The same deficiencies are evident in every area. The distribution of newspapers and magazines is the result more of accident than orderly plan. The members of the Bolshevist government responsible for the press were unable to conceal its catastrophic failures and weaknesses at the communist press congress this past May. They mentioned the obvious weaknesses in journalists’ knowledge of simple political and economic matters, which had to be publicly criticized, and added that newspapers and magazines are often distributed irregularly. As an example, magazines dated in January saw the light of the day only in March or April. The propaganda chief of the Communist Party said: “This is true contempt for the subscribers. Those responsible must be punished.” This communist spokesman forgot to mention only that these problems are not accidental, but rather the result of the application of communist principles.

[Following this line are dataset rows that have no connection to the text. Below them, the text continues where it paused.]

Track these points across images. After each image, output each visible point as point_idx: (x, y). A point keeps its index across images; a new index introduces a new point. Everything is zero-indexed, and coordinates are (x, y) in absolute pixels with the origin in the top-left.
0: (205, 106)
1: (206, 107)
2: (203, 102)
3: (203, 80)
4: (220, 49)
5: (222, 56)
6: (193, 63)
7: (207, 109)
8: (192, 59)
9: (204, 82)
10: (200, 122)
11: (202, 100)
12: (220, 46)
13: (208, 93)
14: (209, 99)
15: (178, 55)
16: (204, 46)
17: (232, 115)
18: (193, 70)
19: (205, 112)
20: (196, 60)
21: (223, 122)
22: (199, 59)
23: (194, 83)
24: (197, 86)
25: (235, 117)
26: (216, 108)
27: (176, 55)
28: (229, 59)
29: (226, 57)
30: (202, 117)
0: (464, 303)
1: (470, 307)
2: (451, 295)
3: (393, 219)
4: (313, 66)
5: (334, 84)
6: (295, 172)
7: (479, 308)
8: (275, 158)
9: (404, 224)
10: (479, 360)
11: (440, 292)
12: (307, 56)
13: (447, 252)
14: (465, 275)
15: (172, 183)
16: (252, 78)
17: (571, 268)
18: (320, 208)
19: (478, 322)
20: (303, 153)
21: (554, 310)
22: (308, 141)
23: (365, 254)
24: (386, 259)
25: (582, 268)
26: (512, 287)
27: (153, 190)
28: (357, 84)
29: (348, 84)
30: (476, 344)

The Soviet press catastrophe shows with frightening clarity what would have happened to the German press and our other cultural values if National Socialism had not rescued our people and fatherland from the hands of Jewish Bolshevism.

When the Führer returned from the war as an unknown soldier and began his struggle to rescue the German nation, he had nothing but his own will. The press of the whole world was against him, above all the press of self-serving parties. Here, too, the National Socialist state changed the face of Germany. The face of the German press today reflects the living soul and creativity of the German people.

We have not found it necessary to harm our people by making experiments with uncertain outcomes. We have not wasted party or government money. Our only capital was the incomparable experience of a 14-year struggle and the unshakable will to solve the tasks the Führer gave us. We established the economic foundation of the German press on National Socialist principles, and built upon that foundation.

Old National Socialists always think back to the spirit of the period of struggle. When one battle was finished, the Führer stood before us and gave the order “the fight continues.” These words are the best expression of the laws we follow in working for the German people, for they command us never to tire or rest until our work is done.

The slogan today is the same as always. Then the struggle was to gain control of state power. Today our task is to work every day to fulfill the meaning of the National Socialist seizure of power: to make the nation healthy and strong in all areas by realizing the program of the movement.

My Führer! In the past years the measures we have taken, in close cooperation with our party comrade Dr. Goebbels, have fulfilled point 23 of our party platform.